Наташа сидела, подперев подбородок рукою, и сумрачно слушала. Как не похожа была она теперь на ту Наташу, которая две недели назад, в этой же лодке с жадным вниманием слушала мои рассказы о службе в земстве! И чего бы я ни дал, чтобы эти глаза взглянули на меня с прежнею ласкою. Но тогда она ждала от меня того, что дает жизнь, а теперь я говорил о смерти, о смерти самой страшной, — смерти духа. И позор мне, что я не остановился, что я продолжал говорить…
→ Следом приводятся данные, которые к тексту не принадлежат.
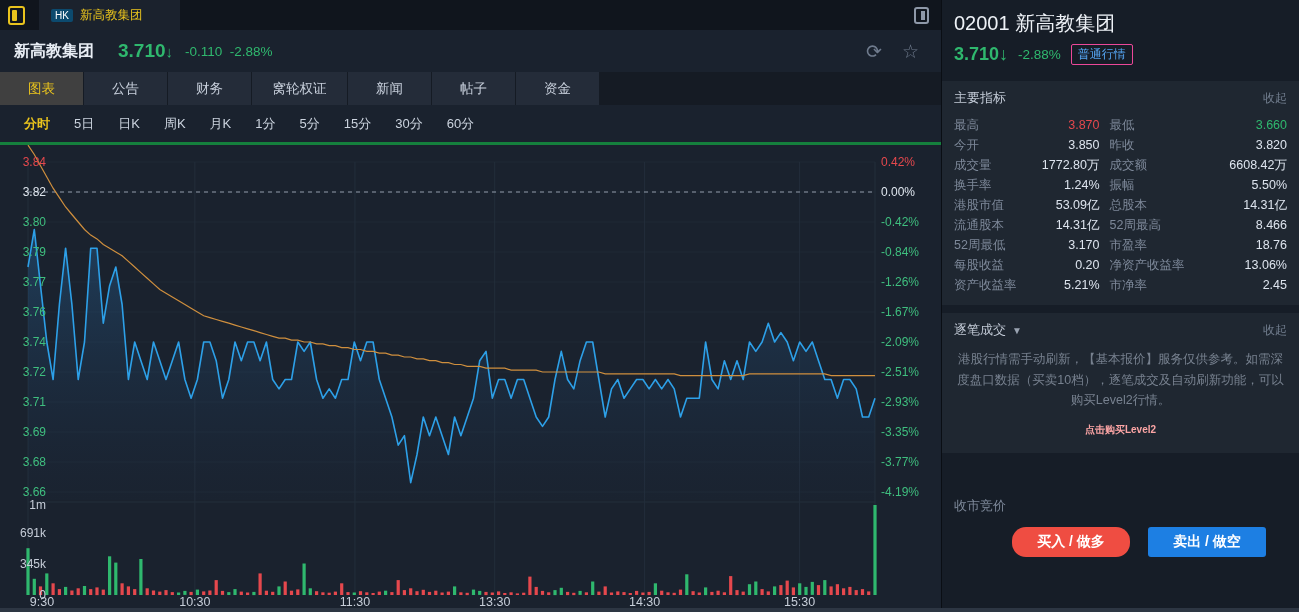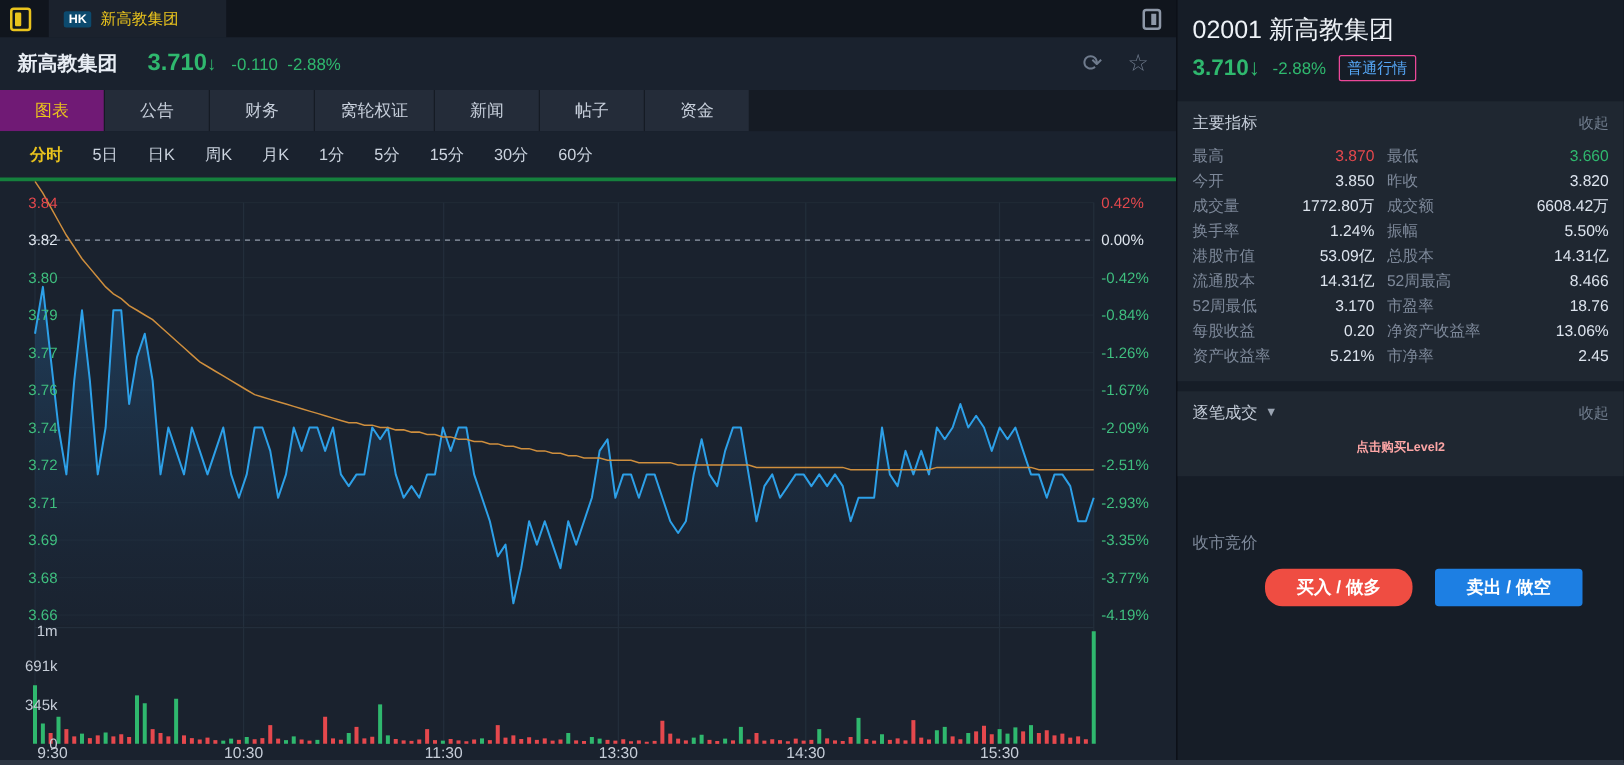"HK" .hk-badge { font-weight: bold -> normal }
Я говорил ей, что я не один такой: что все теперешнее поколение переживает то же, что я; у него ничегонет, — в этом его ужас и проклятие. Без дороги, без путеводной звезды оно гибнет невидно и бесповоротно… Пусть она посмотрит на теперешнюю литературу, — разве это не литература мертвецов, от которых ничего уже нельзя ждать? Безвременье придавило всех, и напрасны отчаянные попытки выбиться из-под его власти.
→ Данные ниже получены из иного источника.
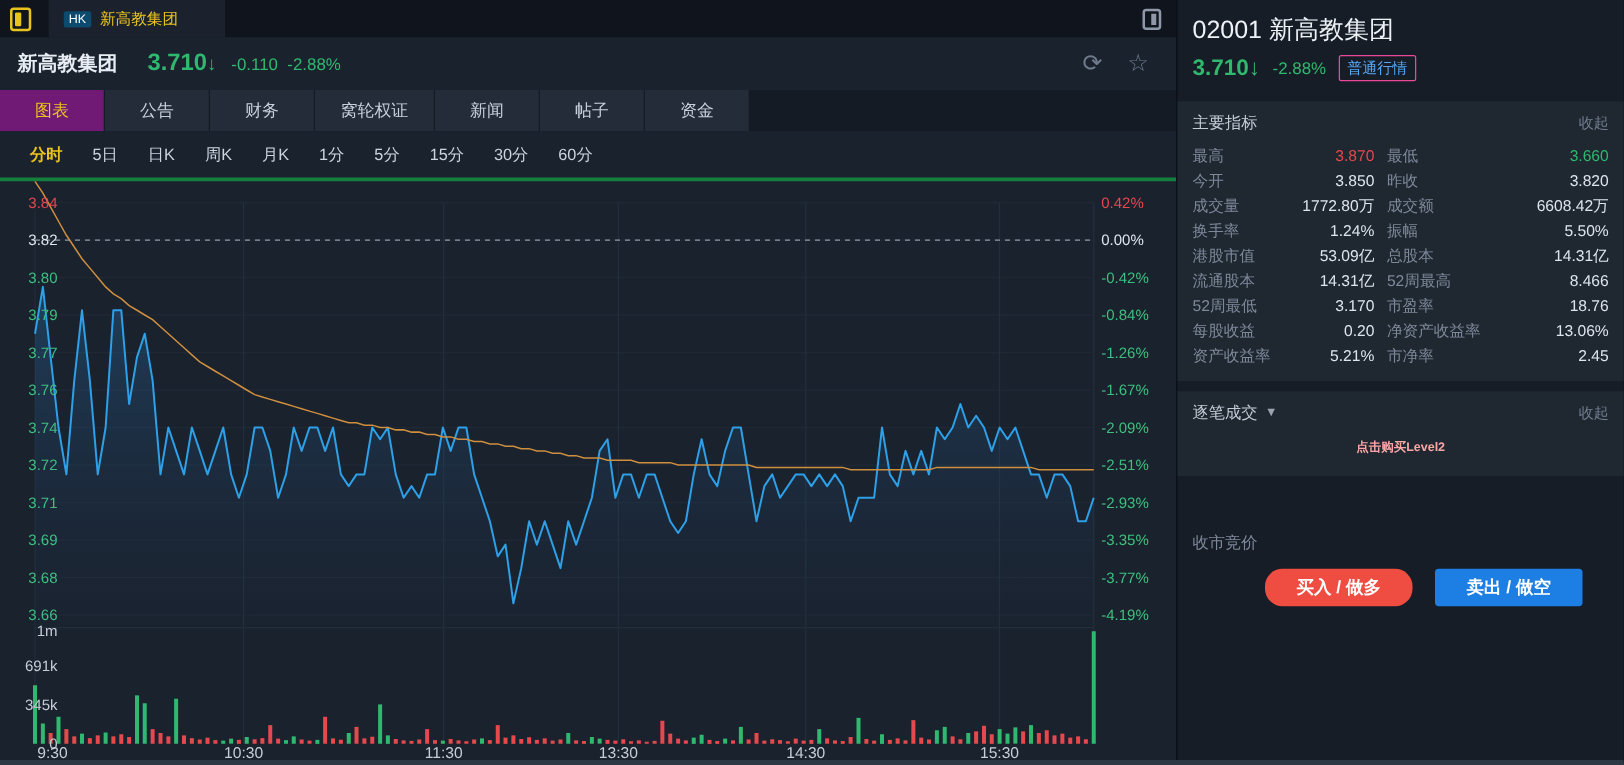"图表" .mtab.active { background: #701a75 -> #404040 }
Наташа все время не выронила ни слова. Она взялась за руль и повернула лодку. Назад мы плыли молча. Месяц закатился, черные тучи ползли по небу; было темно и сыро; деревья сада глухо шумели. Мы подплыли к купальне. Я вышел на мостки и стал привязывать цепь лодки к столбу. Наташа неподвижно остановилась на носу.
— Я все-таки думаю, что ты ошибаешься, — тихо сказала она, глядя вдоль реки, тускло сверкавшей в темноте. — Неужели, правда, необходимо быть таким рабом времени? Мне кажется, что ты перенес на всех то, что сам переживаешь.
Я с усмешкой пожал плечом.
— Дай бог!
Я вышел на берег. Наташа по-прежнему неподвижно стояла в лодке.
— Ты еще не пойдешь домой?
— Нет, — коротко ответила она.
Я стал подниматься по крутой, скользкой тропинке. Когда я был уже в саду, я услышал внизу, по реке, ровный стук весел: Наташа снова поехала на лодке.
И вот уже час прошел, а я все сижу у стола, — без мысли, без движения, в голове пустота. На дворе идет дождь, черный сад шумит от ветра, тоскливо и однообразно журчит вода в дождевом желобе… Наташа еще не возвращалась.
10 июля
Наташа все эти дни избегает меня. Мы сходимся только за обедом и ужином. Когда наши взгляды встречаются, в ее глазах мелькает жесткое презрение… Бог с нею! Она шла ко мне, страст-но прося хлеба, а я — я положил в ее руку камень; что другое могла она ко мне почувствовать, видя, что сам я еще более нищий, чем она?.. И кругом все так тоскливо! Холодный ветер дует не переставая, небо хмуро и своими слезами орошает бессчастных людей.